Inform us about your business?
WeSolars mission is to bring under-resourced communities budget friendly access to regional community solar and to help commercial properties with energy performance. In Maryland, lawmakers passed legislation that specifies 50 percent of its electrical power must come from renewable energy sources by 2030.
What challenges do you deal with? Why?
To a community that is currently facing so numerous pressing challenges, persuading them that there is another one simply as crucial is very tough. I keep in mind attempting to discuss community solar to my friends and the discussion rapidly rotating to housing.

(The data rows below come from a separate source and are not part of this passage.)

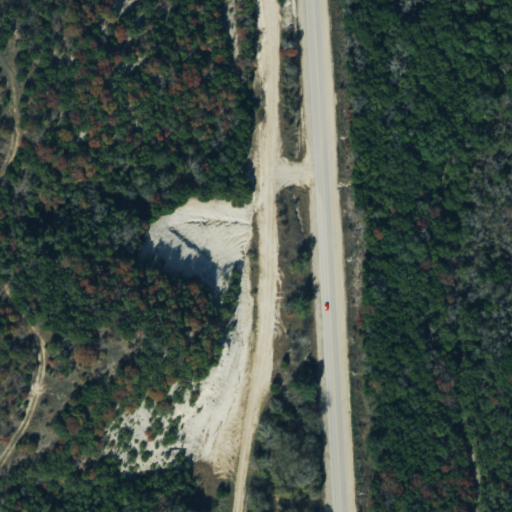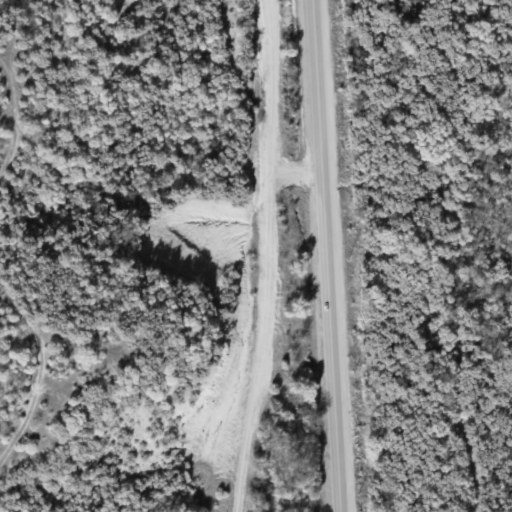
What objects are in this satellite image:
road: (263, 256)
road: (326, 256)
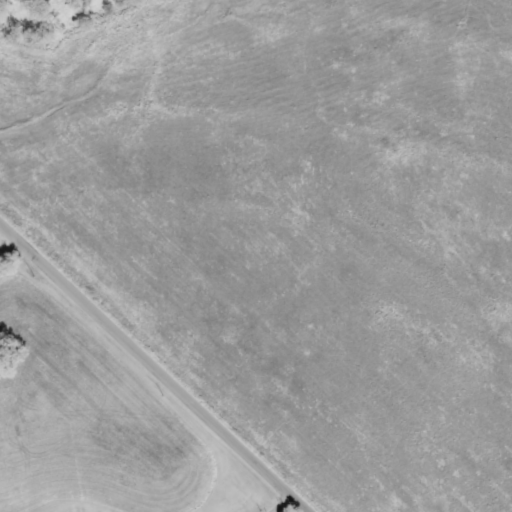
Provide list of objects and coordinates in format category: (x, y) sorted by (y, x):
road: (153, 366)
road: (274, 502)
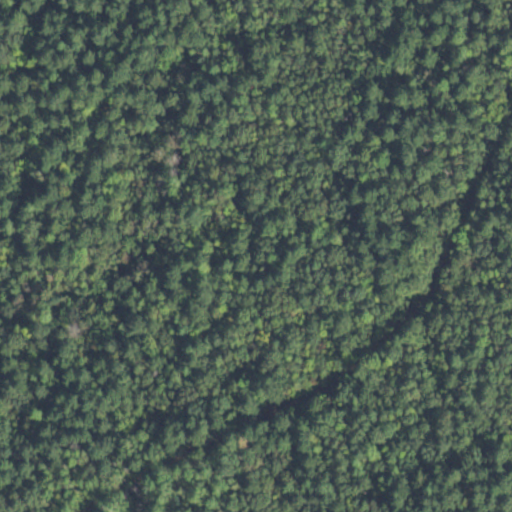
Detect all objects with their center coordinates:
park: (256, 256)
road: (346, 359)
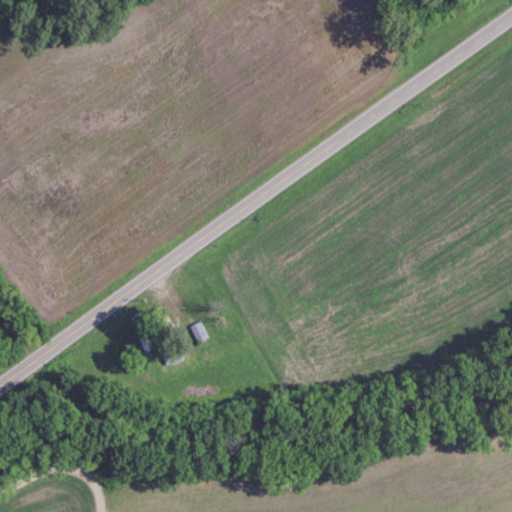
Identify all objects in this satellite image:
road: (255, 203)
building: (196, 332)
road: (17, 339)
building: (169, 357)
road: (61, 470)
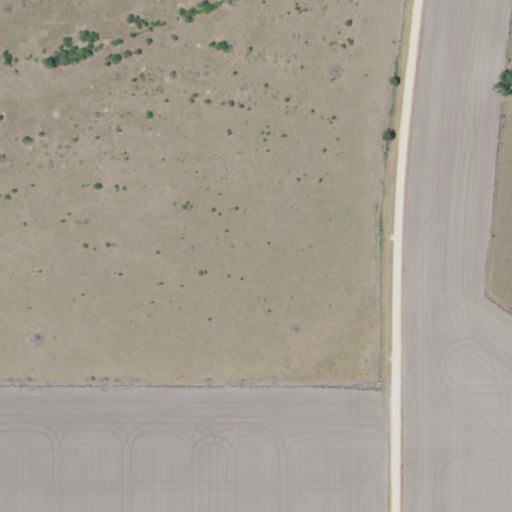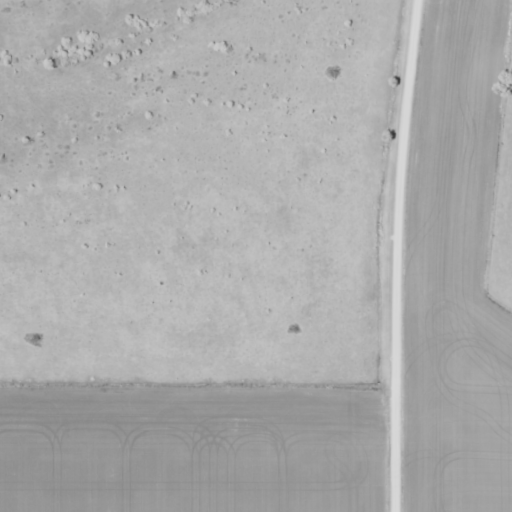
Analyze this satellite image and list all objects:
road: (398, 255)
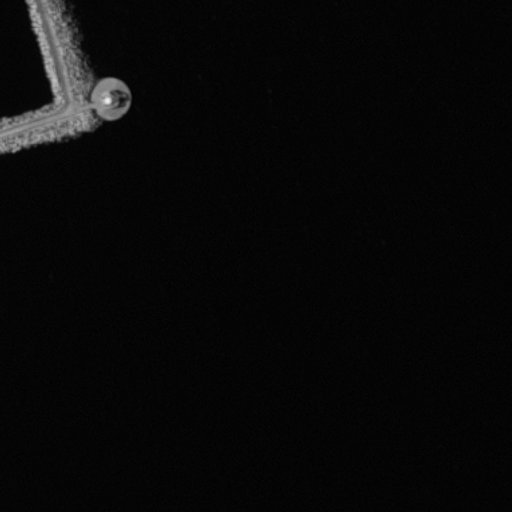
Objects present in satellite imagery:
road: (108, 85)
road: (63, 89)
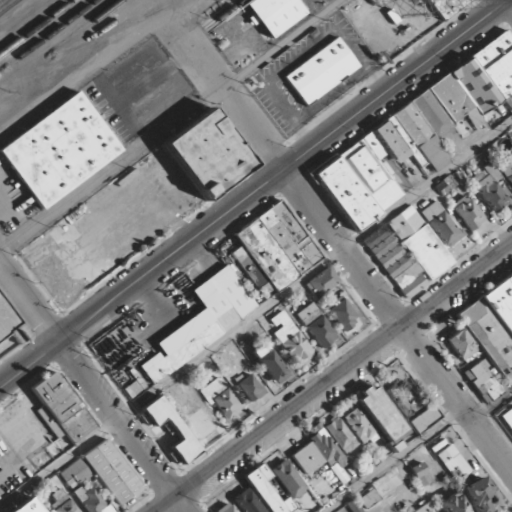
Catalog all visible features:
road: (510, 1)
railway: (5, 4)
railway: (154, 10)
railway: (225, 14)
building: (273, 14)
railway: (24, 17)
railway: (36, 27)
railway: (116, 30)
railway: (50, 35)
building: (320, 71)
building: (321, 71)
road: (171, 128)
building: (413, 134)
road: (257, 135)
building: (58, 149)
building: (58, 150)
building: (206, 153)
building: (207, 154)
building: (506, 169)
building: (445, 184)
building: (491, 189)
road: (255, 193)
building: (467, 212)
building: (441, 223)
building: (276, 246)
building: (407, 252)
building: (321, 282)
building: (56, 283)
road: (256, 313)
building: (342, 313)
building: (202, 322)
building: (316, 325)
building: (493, 325)
building: (290, 339)
building: (462, 346)
road: (426, 360)
building: (269, 363)
road: (336, 379)
road: (89, 381)
building: (482, 381)
building: (250, 387)
building: (220, 398)
road: (492, 404)
building: (61, 409)
building: (380, 413)
building: (507, 417)
building: (507, 418)
building: (424, 419)
building: (359, 427)
building: (170, 429)
building: (340, 435)
building: (307, 458)
road: (391, 459)
building: (103, 472)
building: (420, 474)
building: (287, 479)
building: (467, 482)
building: (265, 490)
building: (368, 498)
building: (90, 500)
building: (247, 501)
building: (62, 502)
building: (452, 504)
road: (182, 505)
building: (26, 506)
building: (225, 508)
building: (425, 508)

Please share with us a current company success story.
When I initially moved to Baltimore, the Community Solar Pilot Program was introduced, and I wanted to make sure city citizens were getting the same amount of investment as the county. Renewable energy has actually historically been a middle-class concern since Black neighborhoods have actually had to live in survival mode, but Reverend Mason and Reverend Dewitt brought me into the circle and connected me with the individuals I required to connect with in order to make this collaboration successful.